#### Supplied material:
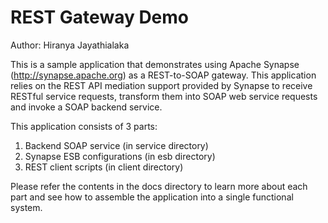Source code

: REST Gateway Demo
==================

Author: Hiranya Jayathialaka

This is a sample application that demonstrates using Apache Synapse (http://synapse.apache.org) as a
REST-to-SOAP gateway. This application relies on the REST API mediation support provided by Synapse
to receive RESTful service requests, transform them into SOAP web service requests and invoke a SOAP
backend service.

This application consists of 3 parts:
  1. Backend SOAP service (in service directory)
  2. Synapse ESB configurations (in esb directory)
  3. REST client scripts (in client directory)

Please refer the contents in the docs directory to learn more about each part and see how to assemble
the application into a single functional system.

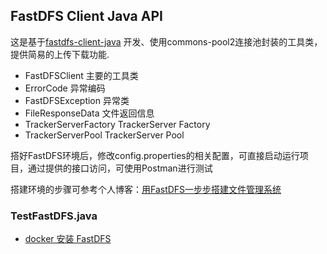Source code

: ## FastDFS Client Java API

这是基于[fastdfs-client-java](https://github.com/happyfish100/fastdfs-client-java)
开发、使用commons-pool2连接池封装的工具类，提供简易的上传下载功能.

* FastDFSClient 主要的工具类
* ErrorCode 异常编码
* FastDFSException 异常类
* FileResponseData 文件返回信息
* TrackerServerFactory TrackerServer Factory
* TrackerServerPool TrackerServer Pool

搭好FastDFS环境后，修改config.properties的相关配置，可直接启动运行项目，通过提供的接口访问，可使用Postman进行测试

搭建环境的步骤可参考个人博客：[用FastDFS一步步搭建文件管理系统](http://www.cnblogs.com/chiangchou/p/fastdfs.html)
### TestFastDFS.java
- [docker 安装 FastDFS](https://blog.csdn.net/weixin_44533129/article/details/105981740)

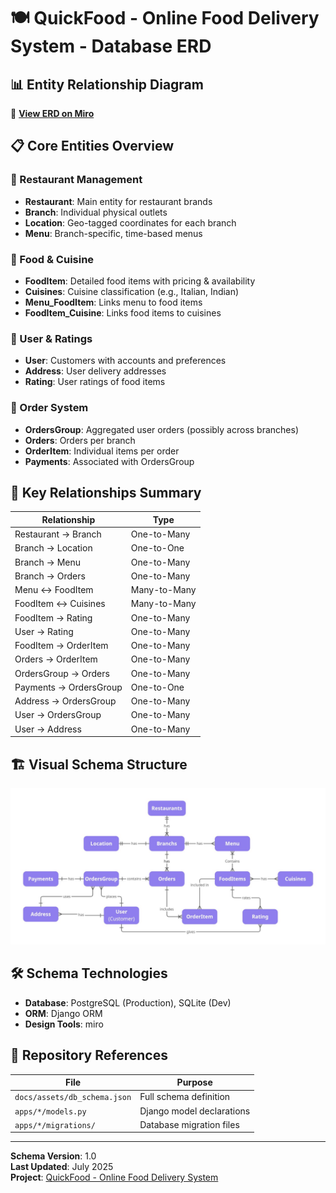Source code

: 
# 🍽️ QuickFood - Online Food Delivery System - Database ERD

## 📊 Entity Relationship Diagram

🔗 **[View ERD on Miro](https://miro.com/app/live-embed/uXjVLyG5xjs=/?focusWidget=3458764635736975836&embedMode=view_only_without_ui&embedId=49129292471)**

## 📋 Core Entities Overview

### 🏪 Restaurant Management
- **Restaurant**: Main entity for restaurant brands
- **Branch**: Individual physical outlets
- **Location**: Geo-tagged coordinates for each branch
- **Menu**: Branch-specific, time-based menus

### 🍕 Food & Cuisine
- **FoodItem**: Detailed food items with pricing & availability
- **Cuisines**: Cuisine classification (e.g., Italian, Indian)
- **Menu_FoodItem**: Links menu to food items
- **FoodItem_Cuisine**: Links food items to cuisines

### 👤 User & Ratings
- **User**: Customers with accounts and preferences
- **Address**: User delivery addresses
- **Rating**: User ratings of food items

### 🛒 Order System
- **OrdersGroup**: Aggregated user orders (possibly across branches)
- **Orders**: Orders per branch
- **OrderItem**: Individual items per order
- **Payments**: Associated with OrdersGroup

## 🔗 Key Relationships Summary

| Relationship                  | Type       |
|------------------------------|------------|
| Restaurant → Branch          | One-to-Many |
| Branch → Location            | One-to-One |
| Branch → Menu                | One-to-Many |
| Branch → Orders              | One-to-Many |
| Menu ↔ FoodItem              | Many-to-Many |
| FoodItem ↔ Cuisines          | Many-to-Many |
| FoodItem → Rating            | One-to-Many |
| User → Rating                | One-to-Many |
| FoodItem → OrderItem         | One-to-Many |
| Orders → OrderItem           | One-to-Many |
| OrdersGroup → Orders         | One-to-Many |
| Payments → OrdersGroup       | One-to-One |
| Address → OrdersGroup        | One-to-Many |
| User → OrdersGroup           | One-to-Many |
| User → Address               | One-to-Many |

## 🏗️ Visual Schema Structure

<div align="center">
  <img src="https://github.com/rockychowdhury/Online-Food-Delivery-System-Django-React/blob/main/docs/assets/ERD.jpg?raw=true" alt="Online Food Delivery System ERD" width="800">
</div>

## 🛠️ Schema Technologies

- **Database**: PostgreSQL (Production), SQLite (Dev)
- **ORM**: Django ORM
- **Design Tools**: miro

## 📁 Repository References

| File                        | Purpose                          |
|-----------------------------|----------------------------------|
| `docs/assets/db_schema.json`| Full schema definition           |
| `apps/*/models.py`          | Django model declarations        |
| `apps/*/migrations/`        | Database migration files         |

---

**Schema Version**: 1.0  
**Last Updated**: July 2025  
**Project**: [QuickFood - Online Food Delivery System](https://github.com/rockychowdhury/Online-Food-Delivery-System-Django-React)
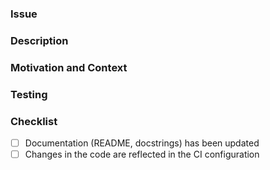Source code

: <!--- Provide a general summary of your changes in the Title above -->
### Issue

<!--- Provide a link to the respective issue -->


### Description
<!--- Describe your changes in detail -->


### Motivation and Context
<!--- Why is this change required? What problem does it solve? -->


### Testing
<!--- Please describe in detail how you tested your changes. -->
<!--- Add screenshots if appropriate -->


### Checklist
<!--- Strikethrough or delete if not necessary -->
- [ ] Documentation (README, docstrings) has been updated
- [ ] Changes in the code are reflected in the CI configuration
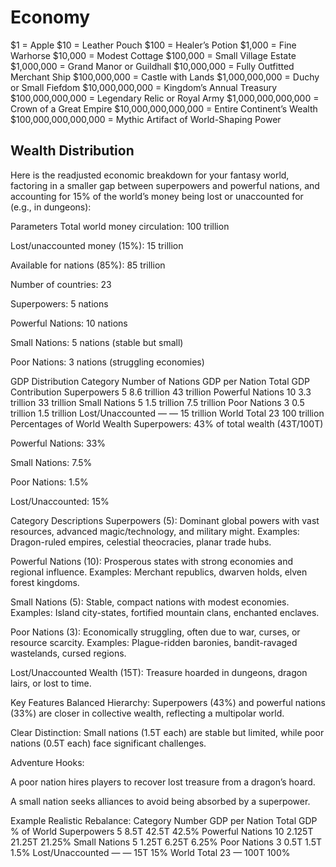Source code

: # Economy

$1 = Apple
$10 = Leather Pouch
$100 = Healer’s Potion
$1,000 = Fine Warhorse
$10,000 = Modest Cottage
$100,000 = Small Village Estate
$1,000,000 = Grand Manor or Guildhall
$10,000,000 = Fully Outfitted Merchant Ship
$100,000,000 = Castle with Lands
$1,000,000,000 = Duchy or Small Fiefdom
$10,000,000,000 = Kingdom’s Annual Treasury
$100,000,000,000 = Legendary Relic or Royal Army
$1,000,000,000,000 = Crown of a Great Empire
$10,000,000,000,000 = Entire Continent’s Wealth
$100,000,000,000,000 = Mythic Artifact of World-Shaping Power

Wealth Distribution
-----------------------

Here is the readjusted economic breakdown for your fantasy world, factoring in a smaller gap between superpowers and powerful nations, and accounting for 15% of the world’s money being lost or unaccounted for (e.g., in dungeons):

Parameters
Total world money circulation: 100 trillion

Lost/unaccounted money (15%): 15 trillion

Available for nations (85%): 85 trillion

Number of countries: 23

Superpowers: 5 nations

Powerful Nations: 10 nations

Small Nations: 5 nations (stable but small)

Poor Nations: 3 nations (struggling economies)

GDP Distribution
Category	Number of Nations	GDP per Nation	Total GDP Contribution
Superpowers	5	8.6 trillion	43 trillion
Powerful Nations	10	3.3 trillion	33 trillion
Small Nations	5	1.5 trillion	7.5 trillion
Poor Nations	3	0.5 trillion	1.5 trillion
Lost/Unaccounted	—	—	15 trillion
World Total	23		100 trillion
Percentages of World Wealth
Superpowers: 43% of total wealth (43T/100T)

Powerful Nations: 33%

Small Nations: 7.5%

Poor Nations: 1.5%

Lost/Unaccounted: 15%

Category Descriptions
Superpowers (5):
Dominant global powers with vast resources, advanced magic/technology, and military might.
Examples: Dragon-ruled empires, celestial theocracies, planar trade hubs.

Powerful Nations (10):
Prosperous states with strong economies and regional influence.
Examples: Merchant republics, dwarven holds, elven forest kingdoms.

Small Nations (5):
Stable, compact nations with modest economies.
Examples: Island city-states, fortified mountain clans, enchanted enclaves.

Poor Nations (3):
Economically struggling, often due to war, curses, or resource scarcity.
Examples: Plague-ridden baronies, bandit-ravaged wastelands, cursed regions.

Lost/Unaccounted Wealth (15T):
Treasure hoarded in dungeons, dragon lairs, or lost to time.

Key Features
Balanced Hierarchy: Superpowers (43%) and powerful nations (33%) are closer in collective wealth, reflecting a multipolar world.

Clear Distinction: Small nations (1.5T each) are stable but limited, while poor nations (0.5T each) face significant challenges.

Adventure Hooks:

A poor nation hires players to recover lost treasure from a dragon’s hoard.

A small nation seeks alliances to avoid being absorbed by a superpower.

Example Realistic Rebalance:
Category	Number	GDP per Nation	Total GDP	% of World
Superpowers	5	8.5T	42.5T	42.5%
Powerful Nations	10	2.125T	21.25T	21.25%
Small Nations	5	1.25T	6.25T	6.25%
Poor Nations	3	0.5T	1.5T	1.5%
Lost/Unaccounted	—	—	15T	15%
World Total	23	—	100T	100%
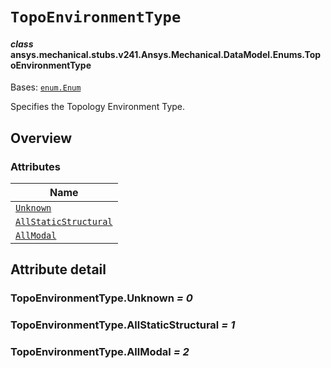 <!-- vale off -->

<a id="topoenvironmenttype"></a>

# `TopoEnvironmentType`

<a id="ansys.mechanical.stubs.v241.Ansys.Mechanical.DataModel.Enums.TopoEnvironmentType"></a>

#### *class* ansys.mechanical.stubs.v241.Ansys.Mechanical.DataModel.Enums.TopoEnvironmentType

Bases: [`enum.Enum`](https://docs.python.org/3/library/enum.html#enum.Enum)

Specifies the Topology Environment Type.

<!-- !! processed by numpydoc !! -->

<a id="overview"></a>

## Overview

### Attributes

| Name |
| ------------------------------------------------------------------- |
| [`Unknown`](#TopoEnvironmentType.Unknown) |
| [`AllStaticStructural`](#TopoEnvironmentType.AllStaticStructural) |
| [`AllModal`](#TopoEnvironmentType.AllModal) |

<a id="attribute-detail"></a>

## Attribute detail

<a id="TopoEnvironmentType.Unknown"></a>

### TopoEnvironmentType.Unknown *= 0*

<a id="TopoEnvironmentType.AllStaticStructural"></a>

### TopoEnvironmentType.AllStaticStructural *= 1*

<a id="TopoEnvironmentType.AllModal"></a>

### TopoEnvironmentType.AllModal *= 2*

<!-- vale on -->
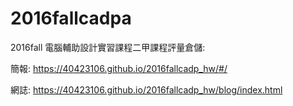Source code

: # 2016fallcadpa
2016fall 電腦輔助設計實習課程二甲課程評量倉儲:

簡報: https://40423106.github.io/2016fallcadp_hw/#/

網誌: https://40423106.github.io/2016fallcadp_hw/blog/index.html
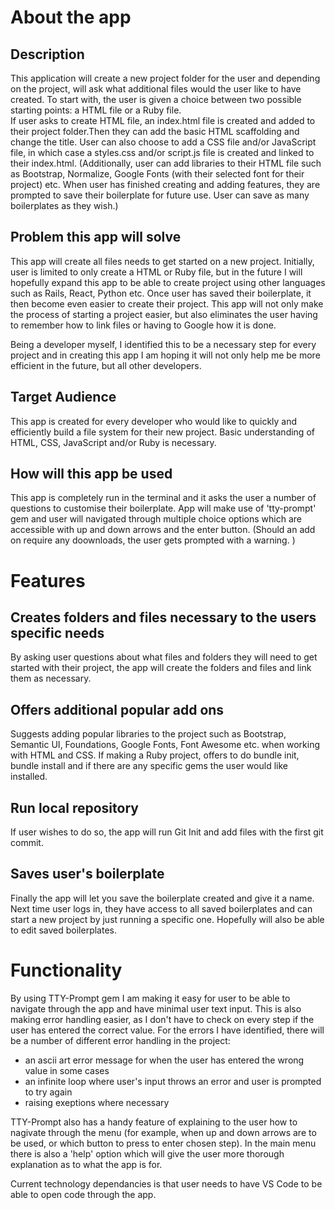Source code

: # About the app

## Description

This application will create a new project folder for the user and depending on the project, will ask what additional files would the user like to have created. To start with, the user is given a choice between two possible starting points: a HTML file or a Ruby file. <br />
If user asks to create HTML file, an index.html file is created and added to their project folder.Then they can add the basic HTML scaffolding and change the title. User can also choose to add a CSS file and/or JavaScript file, in which case a styles.css and/or script.js file is created and linked to their index.html. 
(Additionally, user can add libraries to their HTML file such as Bootstrap, Normalize, Google Fonts (with their selected font for their project) etc. When user has finished creating and adding features, they are prompted to save their boilerplate for future use. User can save as many boilerplates as they wish.)

## Problem this app will solve

This app will create all files needs to get started on a new project. Initially, user is limited to only create a HTML or Ruby file, but in the future I will hopefully expand this app to be able to create project using other languages such as Rails, React, Python etc. Once user has saved their boilerplate, it then become even easier to create their project. This app will not only make the process of starting a project easier, but also eliminates the user having to remember how to link files or having to Google how it is done. 

Being a developer myself, I identified this to be a necessary step for every project and in creating this app I am hoping it will not only help me be more efficient in the future, but all other developers.

## Target Audience

This app is created for every developer who would like to quickly and efficiently build a file system for their new project. Basic understanding of HTML, CSS, JavaScript and/or Ruby is necessary.

## How will this app be used

This app is completely run in the terminal and it asks the user a number of questions to customise their boilerplate. App will make use of 'tty-prompt' gem and user will navigated through multiple choice options which are accessible with up and down arrows and the enter button. 
(Should an add on require any doownloads, the user gets prompted with a warning. )

# Features

## Creates folders and files necessary to the users specific needs

By asking user questions about what files and folders they will need to get started with their project, the app will create the folders and files and link them as necessary.

## Offers additional popular add ons

Suggests adding popular libraries to the project such as Bootstrap, Semantic UI, Foundations, Google Fonts, Font Awesome etc. when working with HTML and CSS. If making a Ruby project, offers to do bundle init, bundle install and if there are any specific gems the user would like installed.

## Run local repository

If user wishes to do so, the app will run Git Init and add files with the first git commit.

## Saves user's boilerplate

Finally the app will let you save the boilerplate created and give it a name. Next time user logs in, they have access to all saved boilerplates and can start a new project by just running a specific one. Hopefully will also be able to edit saved boilerplates.

# Functionality

By using TTY-Prompt gem I am making it easy for user to be able to navigate through the app and have minimal user text input. This is also making error handling easier, as I don't have to check on every step if the user has entered the correct value. For the errors I have identified, there will be a number of different error handling in the project:
 - an ascii art error message for when the user has entered the wrong value in some cases
 - an infinite loop where user's input throws an error and user is prompted to try again
 - raising exeptions where necessary

 TTY-Prompt also has a handy feature of explaining to the user how to nagivate through the menu (for example, when up and down arrows are to be used, or which button to press to enter chosen step). In the main menu there is also a 'help' option which will give the user more thorough explanation as to what the app is for. 

            
Current technology dependancies is that user needs to have VS Code to be able to open code through the app.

#### Exercise:
Copy only the lines in the listing that contain "Location".

#### Reply:
- **Location**: Geo-tagged coordinates for each branch
| Branch → Location            | One-to-One |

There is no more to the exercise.